Many other countries with private insurance regulate prices, either nationwide or with various regional adjustments. Maryland has been regulating hospital prices for decades under an unusual waiver from the federal government. But explicit price regulation has generally remained outside the mainstream of the political conversation in the United States.
But as prices rise, the idea is gaining currency. Congress is considering a plan to cap the prices paid to medical providers who don’t accept the same insurance as the hospitals where they work. Several states are developing plans that would regulate the prices paid by some insurers, like the privately administered “public option” plan in Washington, or the state employee benefit plan in Colorado.

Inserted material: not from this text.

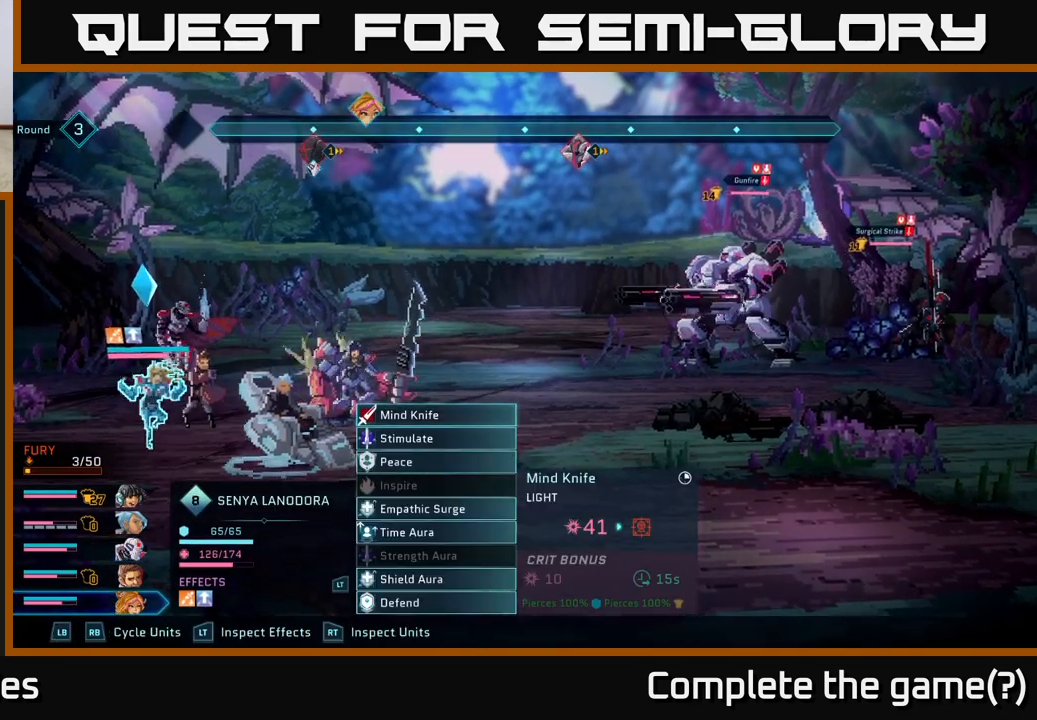
{"buttons": [], "left_stick": "center", "right_stick": "center", "events": []}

Medical providers are sure to dislike a plan with price controls, of course, and are likely to fight this feature of Mr. Buttigieg’s plan with much of the vigor they’re expected to bring to opposing single-payer. Price limits directly hit their bottom lines, and tight price controls could cause some hospitals to close. The politics of price regulation may not be smooth. Mr. Anderson, who worked on cost-containment policy in the Carter administration with enthusiasm, said his optimism had waned over the years. “There is no strong constituency for controlling prices,” he said.
But he added, “You could do it, and if we had the political will, I don’t think the sky would fall.”